Dr Liang examines a budding yeast cell (arrowed)
“Today’s common approach to treating cancer, by killing off the diseased cells as in chemotherapy, is a brute force method,” said Dr Chun Liang.
  “One problem is that good as well as bad cells are killed.” The method succeeds by and large because cancer cells grow faster and so get killed at a faster rate than the normal cells, he said.
   The new approach Dr Liang is working on is at the forefront of worldwide research which has been trying to inhibit the proteins that drive cancer cells in their uncontrolled reproduction.
   To do this, he first looked for the proteins in budding yeast which contains genes that are also found in humans for the fundamental cellular processes.
   “Genes are composed of DNA and contain instructions for the production of proteins which make up the structure of cells and direct their activities,” Dr Liang explained. “More than 70 percent of yeast genes have counterparts in human cells.”
   He has invented a very sensitive genetic screen, or biological sieve, and used it to identify several novel proteins that initiate the reproduction of DNA. A complication however is that, many of these proteins are also involved in other biological processes.

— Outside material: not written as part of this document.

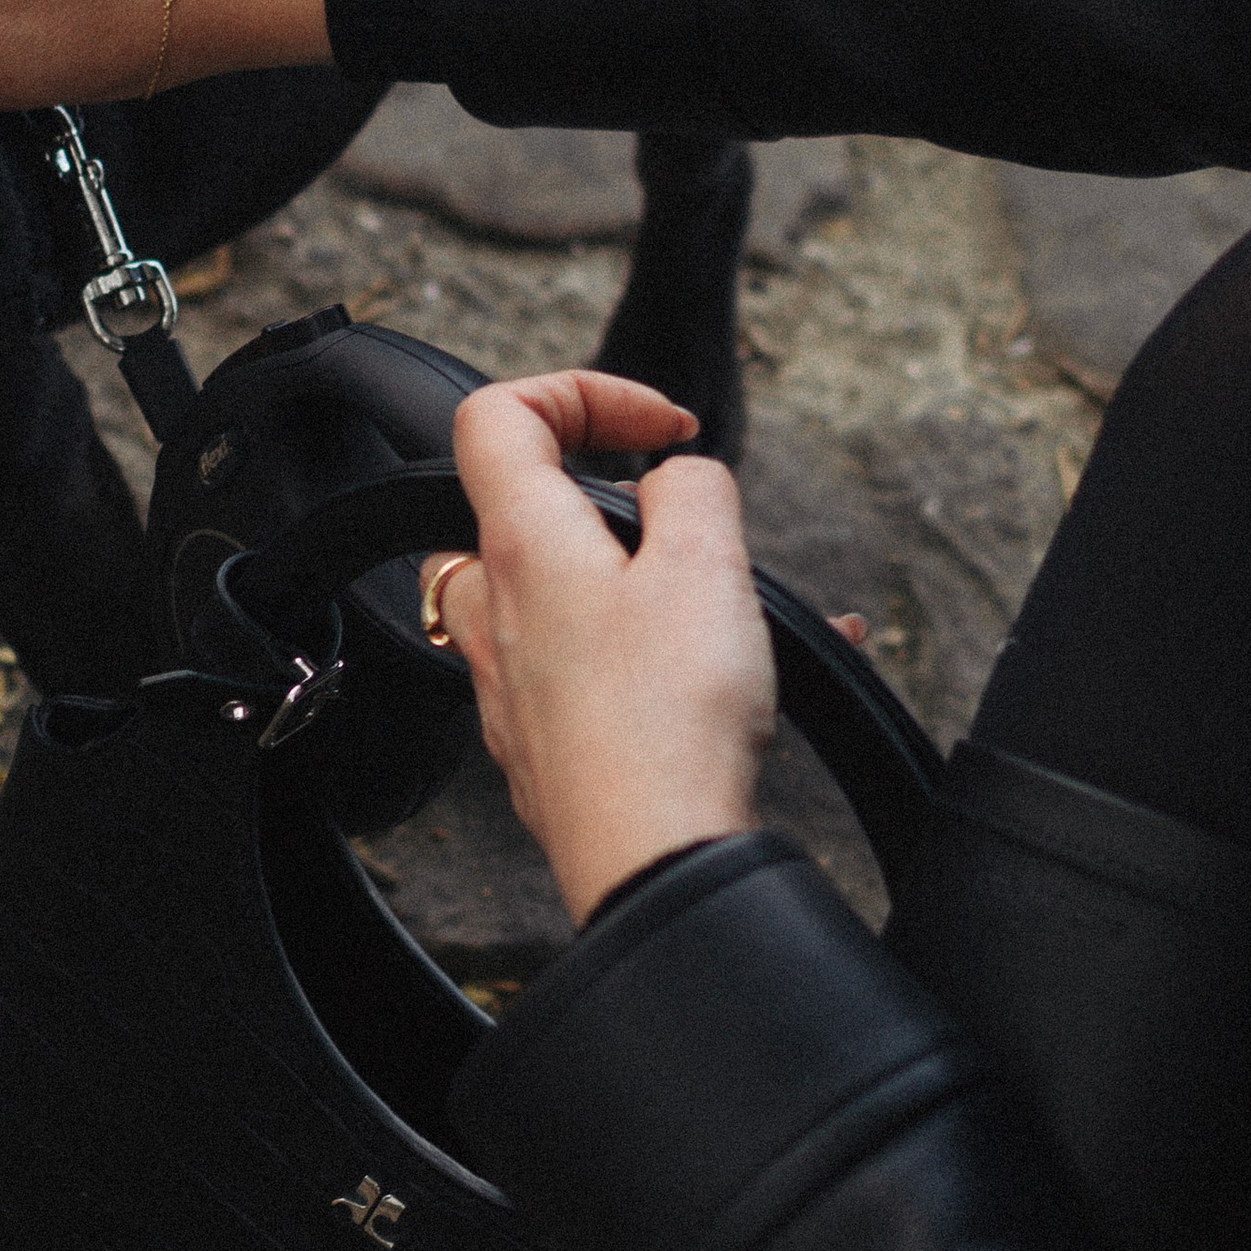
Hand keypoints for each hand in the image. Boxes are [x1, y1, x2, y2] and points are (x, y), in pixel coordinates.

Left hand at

   Yeast has about 6,000 genes, 1,300 of which serve essential biological functions, said Dr Liang. Of this number, the functions of 200 were previously unknown. Scientists are trying to study these genes and, during the last two years, Dr Liang and his researchers have tested about 100 of them for their potential role in DNA replication.
   “So far we have identified at least five suspects, and one is confirmed,” said Dr Liang. The next step is to study the functions of similar genes in humans and how they can be used to diagnose cancer and used in the development of drugs to cure cancer.”

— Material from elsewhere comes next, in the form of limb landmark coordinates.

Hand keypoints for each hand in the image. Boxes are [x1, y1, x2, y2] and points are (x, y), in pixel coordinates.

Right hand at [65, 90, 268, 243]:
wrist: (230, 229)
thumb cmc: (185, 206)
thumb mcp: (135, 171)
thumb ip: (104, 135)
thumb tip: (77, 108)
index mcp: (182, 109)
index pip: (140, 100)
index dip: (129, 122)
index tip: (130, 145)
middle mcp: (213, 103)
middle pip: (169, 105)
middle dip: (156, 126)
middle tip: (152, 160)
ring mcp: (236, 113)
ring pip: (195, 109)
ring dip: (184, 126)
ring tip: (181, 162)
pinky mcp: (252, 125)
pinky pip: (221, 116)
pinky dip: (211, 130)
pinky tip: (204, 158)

   Dr Liang added: “Studies by us and others show that cancer cells need to replicate DNA just like yeast and they use the same kind of proteins to replicate. But more than 90 percent of the cells in our bodies don’t need to proliferate so we don’t need the proteins for DNA replication.
   “Proliferation is how we differentiate cancerous from non-cancerous cells. So, if proteins for initiating DNA replication are present, it will indicate cancer.” The method, says Dr Liang, is very sensitive.    “Using it, we could detect cancer very early, before any modern-day clinical methods, even when there are no physical signs of cancer; that means at the pre-cancer stage. By the same principle, if we block the production or function of these proteins, cancer cells will not proliferate, and they will even die, as we have found.”

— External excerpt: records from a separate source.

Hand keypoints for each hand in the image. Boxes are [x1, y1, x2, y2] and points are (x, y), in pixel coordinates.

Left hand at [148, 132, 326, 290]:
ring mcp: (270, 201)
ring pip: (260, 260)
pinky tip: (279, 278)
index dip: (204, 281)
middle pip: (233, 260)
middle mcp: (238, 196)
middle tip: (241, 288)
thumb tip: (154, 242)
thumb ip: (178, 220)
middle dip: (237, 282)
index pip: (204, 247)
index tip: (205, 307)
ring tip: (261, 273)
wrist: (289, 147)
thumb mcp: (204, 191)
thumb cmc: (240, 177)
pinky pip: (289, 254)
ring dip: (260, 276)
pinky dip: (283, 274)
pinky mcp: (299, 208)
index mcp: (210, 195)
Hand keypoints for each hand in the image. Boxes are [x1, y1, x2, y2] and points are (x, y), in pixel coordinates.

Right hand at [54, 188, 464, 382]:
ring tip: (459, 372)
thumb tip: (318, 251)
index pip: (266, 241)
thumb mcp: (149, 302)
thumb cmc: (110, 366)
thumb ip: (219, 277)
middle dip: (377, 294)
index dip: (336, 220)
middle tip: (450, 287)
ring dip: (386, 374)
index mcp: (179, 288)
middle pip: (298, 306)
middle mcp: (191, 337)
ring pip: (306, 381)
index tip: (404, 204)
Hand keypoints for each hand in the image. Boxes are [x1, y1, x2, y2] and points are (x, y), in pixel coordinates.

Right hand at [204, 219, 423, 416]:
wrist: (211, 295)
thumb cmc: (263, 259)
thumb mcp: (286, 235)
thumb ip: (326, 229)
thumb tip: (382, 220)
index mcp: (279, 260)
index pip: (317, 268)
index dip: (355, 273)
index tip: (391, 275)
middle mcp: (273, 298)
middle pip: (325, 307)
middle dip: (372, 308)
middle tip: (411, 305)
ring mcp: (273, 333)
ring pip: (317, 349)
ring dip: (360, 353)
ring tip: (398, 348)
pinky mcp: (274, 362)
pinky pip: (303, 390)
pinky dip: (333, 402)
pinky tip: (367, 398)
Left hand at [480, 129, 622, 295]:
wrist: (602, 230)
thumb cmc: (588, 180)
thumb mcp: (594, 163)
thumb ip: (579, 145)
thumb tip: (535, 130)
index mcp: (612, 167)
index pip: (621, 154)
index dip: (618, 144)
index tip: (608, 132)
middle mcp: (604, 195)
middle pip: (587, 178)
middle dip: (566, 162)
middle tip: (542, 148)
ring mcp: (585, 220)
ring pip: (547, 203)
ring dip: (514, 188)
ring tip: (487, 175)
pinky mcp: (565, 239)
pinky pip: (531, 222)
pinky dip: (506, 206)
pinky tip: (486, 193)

   He added: “This is a breakthrough but we’re still at the beginning of research.”
   “Most of the proteins that cause cancer when they are mutated are regulators. They are out of control and tell the cells to go, go, go,” said Dr Liang. “So, if you attack the protein, the cancer may not grow.    One potential problem is that there are many signals involved in cell proliferation. Blocking one may not stop the process. What we’re doing is blocking the engine, the duplication of the genome, so that proliferation doesn’t take place even when a wrong signal is given to the cells.”